• What you should do: In the passage about the asteroid Benjamina, can you give everything from "In September 2004, a" down to "and b axes." again, renaming "magnitude" to "mag" each time it appears?

• Source passage:
------------------------------------
In the Tholen classification, and based on a noisy spectra (:), Benjamina is an X-type asteroid, somewhat similar to that of a dark D-type (XD), which are common in the outer asteroid belt and among the Jupiter trojan population.

=== Rotation period and pole ===

In September 2004, a rotational lightcurve of Benjamina was obtained from photometric observations by French amateur astronomer Laurent Bernasconi. Lightcurve analysis gave a well-defined rotation period of 9.701±0.002 hours with a brightness variation of 0.19±0.01 magnitude (U=3). Follow-up observation by his college René Roy in March 2018, determined a concurring period of 9.705±0.003 hours but with a much higher amplitude of 0.60±0.10 magnitude (U=2). The objects first lightcurve was obtained by Colin Bembrick at Mount Tarana Observatory in Australia in March 2003. It showed a period of 9.746±0.003 hours with an amplitude of 0.18±0.02 magnitude (U=2). The overall amplitude suggest a rather regular shape with a ratio of 0.86 for the length of the a and b axes.
------------------------------------
Collected data:
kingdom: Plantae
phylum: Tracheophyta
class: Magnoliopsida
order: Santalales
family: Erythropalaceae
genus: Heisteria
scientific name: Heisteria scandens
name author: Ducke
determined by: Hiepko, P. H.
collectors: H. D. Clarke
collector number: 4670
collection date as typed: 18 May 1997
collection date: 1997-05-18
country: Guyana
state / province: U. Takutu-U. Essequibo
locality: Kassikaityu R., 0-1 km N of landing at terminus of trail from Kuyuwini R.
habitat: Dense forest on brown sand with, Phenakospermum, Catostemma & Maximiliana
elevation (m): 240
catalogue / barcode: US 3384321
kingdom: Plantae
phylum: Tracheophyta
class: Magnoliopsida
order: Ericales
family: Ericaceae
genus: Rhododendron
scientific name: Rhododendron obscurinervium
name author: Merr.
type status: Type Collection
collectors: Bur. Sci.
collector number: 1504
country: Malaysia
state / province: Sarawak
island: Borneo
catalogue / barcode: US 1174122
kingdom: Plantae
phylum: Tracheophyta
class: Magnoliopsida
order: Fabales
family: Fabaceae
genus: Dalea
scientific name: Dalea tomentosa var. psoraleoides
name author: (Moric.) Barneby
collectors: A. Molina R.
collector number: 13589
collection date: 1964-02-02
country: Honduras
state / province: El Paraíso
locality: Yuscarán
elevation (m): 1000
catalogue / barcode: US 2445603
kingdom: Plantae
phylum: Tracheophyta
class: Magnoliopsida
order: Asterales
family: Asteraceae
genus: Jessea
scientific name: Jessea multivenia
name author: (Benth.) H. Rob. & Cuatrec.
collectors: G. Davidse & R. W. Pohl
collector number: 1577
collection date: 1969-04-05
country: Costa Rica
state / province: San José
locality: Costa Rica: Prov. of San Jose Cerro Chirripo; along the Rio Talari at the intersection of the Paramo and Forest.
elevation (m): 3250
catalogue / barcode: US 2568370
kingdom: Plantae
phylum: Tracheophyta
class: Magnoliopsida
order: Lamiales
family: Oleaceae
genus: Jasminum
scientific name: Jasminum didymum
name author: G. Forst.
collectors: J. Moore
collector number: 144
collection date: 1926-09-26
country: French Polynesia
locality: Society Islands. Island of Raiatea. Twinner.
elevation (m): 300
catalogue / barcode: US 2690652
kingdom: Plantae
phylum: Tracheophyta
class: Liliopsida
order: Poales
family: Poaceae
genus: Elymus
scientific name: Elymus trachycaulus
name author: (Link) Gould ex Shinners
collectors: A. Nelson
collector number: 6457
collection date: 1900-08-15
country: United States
------------------------------------
• Answer box:
In September 2004, a rotational lightcurve of Benjamina was obtained from photometric observations by French amateur astronomer Laurent Bernasconi. Lightcurve analysis gave a well-defined rotation period of 9.701±0.002 hours with a brightness variation of 0.19±0.01 mag (U=3). Follow-up observation by his college René Roy in March 2018, determined a concurring period of 9.705±0.003 hours but with a much higher amplitude of 0.60±0.10 mag (U=2). The objects first lightcurve was obtained by Colin Bembrick at Mount Tarana Observatory in Australia in March 2003. It showed a period of 9.746±0.003 hours with an amplitude of 0.18±0.02 mag (U=2). The overall amplitude suggest a rather regular shape with a ratio of 0.86 for the length of the a and b axes.